Durante el confinamiento, Pazuengos ha mantenido su invernal reclusión. Hasta allí sólo sube «Pancalsa», para el reparto de pan en la comarca, y «Congelados Egea». Desde el 14 de marzo se han sumado las visitas «habituales» de la Guardia Civil y de los «militares» que colaboraron en la desinfección de la zona. De hecho, desde el pasado 20 de marzo en la plaza hay a disposición de todo el que lo necesite un «dispensador» amarrado de forma un tanto rudimentaria pero que cumple con su cometido.
Para minimizar al máximo la posibilidad de contagio, los pazuenguinos se han organizado. «Cuando uno baja a comprar, sube para todos», informa. Eso sí, los vecinos evitan Santo Domingo, «porque el bicho ha golpeado fuerte», y centralizan sus compras en Ezcaray. «Estamos equidistantes pero preferimos comprar allí. Nos sentimos más seguros», aclara.
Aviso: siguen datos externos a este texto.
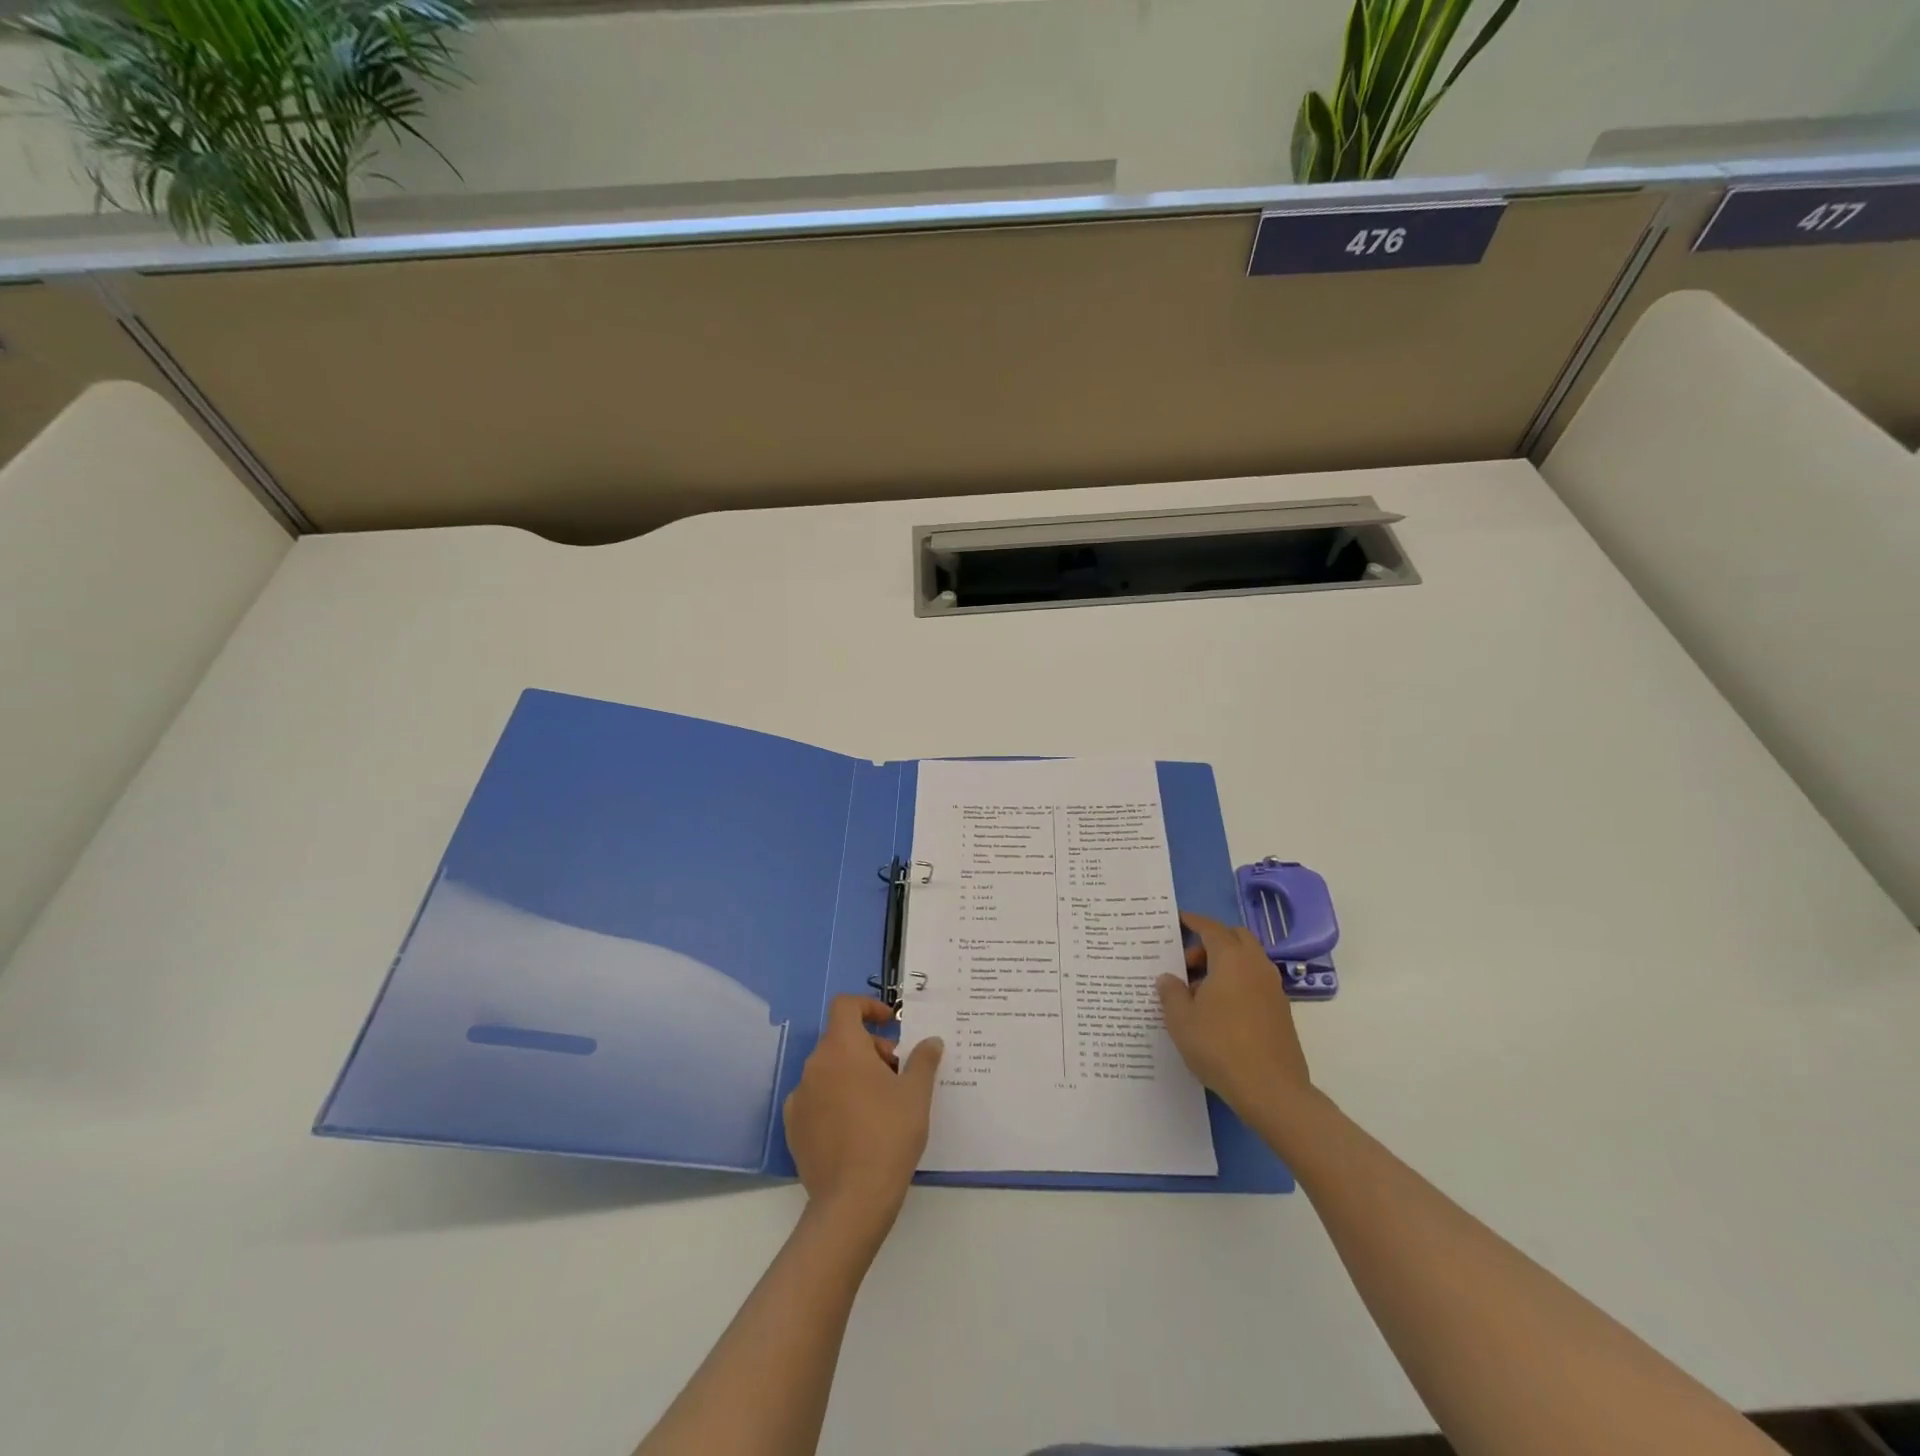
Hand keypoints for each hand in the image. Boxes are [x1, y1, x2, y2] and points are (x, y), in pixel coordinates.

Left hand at [784, 995, 942, 1235]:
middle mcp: (814, 1065)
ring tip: (881, 1103)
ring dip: (854, 1074)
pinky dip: (836, 1101)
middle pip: (841, 1040)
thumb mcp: (916, 1093)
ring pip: (829, 1070)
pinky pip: (817, 1100)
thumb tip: (931, 1041)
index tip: (891, 1024)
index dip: (868, 1006)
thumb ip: (923, 1060)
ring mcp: (800, 1098)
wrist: (853, 1200)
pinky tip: (856, 1128)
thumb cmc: (889, 1134)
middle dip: (870, 1048)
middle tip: (897, 1073)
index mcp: (841, 1048)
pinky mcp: (794, 1128)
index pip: (845, 1006)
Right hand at [1157, 912, 1314, 1127]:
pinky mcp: (1281, 1011)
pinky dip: (1237, 982)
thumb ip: (1171, 993)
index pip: (1211, 928)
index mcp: (1232, 959)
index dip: (1193, 921)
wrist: (1272, 1091)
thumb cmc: (1220, 1047)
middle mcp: (1256, 966)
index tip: (1178, 920)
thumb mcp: (1181, 1020)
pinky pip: (1255, 981)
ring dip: (1224, 964)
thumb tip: (1168, 978)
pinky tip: (1219, 1010)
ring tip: (1199, 991)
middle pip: (1235, 938)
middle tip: (1188, 964)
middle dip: (1211, 942)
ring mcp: (1273, 989)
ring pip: (1247, 960)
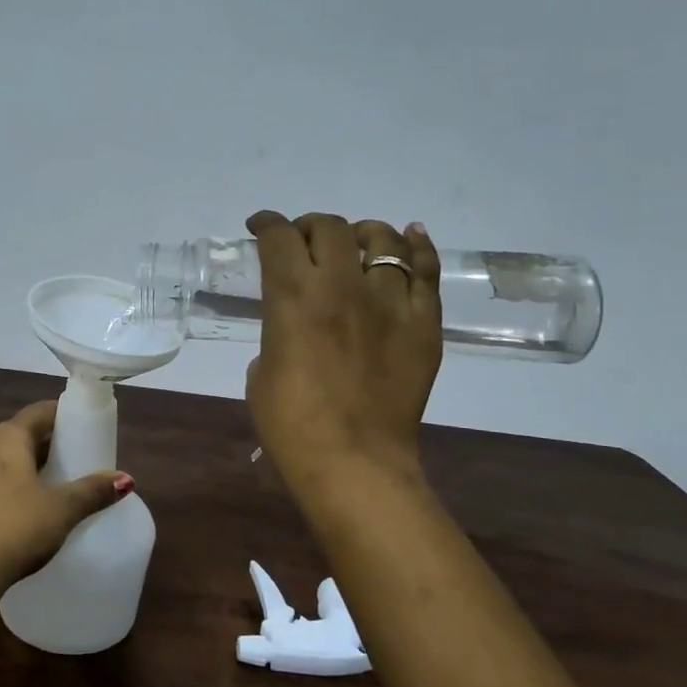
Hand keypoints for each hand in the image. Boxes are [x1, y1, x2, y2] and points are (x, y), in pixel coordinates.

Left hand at [0, 401, 133, 587]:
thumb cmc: (14, 528)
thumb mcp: (62, 509)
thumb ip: (93, 491)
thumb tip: (125, 479)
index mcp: (6, 438)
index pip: (38, 412)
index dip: (62, 416)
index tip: (83, 426)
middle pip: (18, 436)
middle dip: (45, 445)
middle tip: (73, 460)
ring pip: (0, 461)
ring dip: (23, 468)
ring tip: (50, 486)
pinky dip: (6, 489)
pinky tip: (21, 511)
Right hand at [245, 211, 442, 499]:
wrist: (354, 462)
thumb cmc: (291, 424)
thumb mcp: (262, 371)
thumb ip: (278, 334)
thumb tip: (295, 329)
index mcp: (292, 296)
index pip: (278, 237)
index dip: (266, 224)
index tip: (260, 227)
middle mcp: (341, 285)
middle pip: (330, 228)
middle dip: (310, 227)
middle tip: (305, 242)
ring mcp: (389, 300)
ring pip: (382, 239)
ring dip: (362, 233)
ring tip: (355, 242)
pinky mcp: (423, 322)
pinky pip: (425, 270)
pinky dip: (417, 246)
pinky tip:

En Pazuengos no echan nada de menos aunque desde la instauración del estado de alarma han tenido problemas para comprar planta. Y eso que ahora la lluvia (desde Semana Santa cayó con fuerza) ha dado tregua y hay que aprovecharlo. «Pero no nos venden. Fuimos a comprar cebollas pero para pocas unidades no nos dejan comprar», se lamenta José Luis Peña Blas (Pazuengos, 1950) mientras orea la tierra para poner patatas. Ajos ya puso pero no va a tirarse todo el año comiendo liliáceas. «Si conseguimos cebollas, las pondremos pero no nos dan y a Santo Domingo nos da respeto bajar», se sincera.
Aunque en los setenta Pazuengos estaba condenado a la extinción, como sus aldeas arruinadas de Villanueva y Ollora, la localidad ha logrado mantenerse con vida. «En los ochenta muchos vecinos optaron por recuperar y conservar el pueblo. Se había vendido todo, incluido terrenos inalienables. Hubo años de mucho abandono (él, último nacido en el pueblo, ya no fue a la escuela local) pero nos recuperamos», presume.
Cuando pase la emergencia, a Pazuengos le espera la misma incertidumbre que a la mayoría de pueblos de La Rioja: «No creo que se ruralice nuestro modo de vida. En Pazuengos no hay oportunidad laboral. Otra cosa es que, como ahora, muchos puedan teletrabajar (en Pazuengos la conexión es óptima pero sólo vía satélite)», se despide.
A la espera de nuevas pandemias, la villa poblada por irreductibles pazuenguinos resiste, todavía y como siempre, al invasor. Se llame como se llame y venga de donde venga.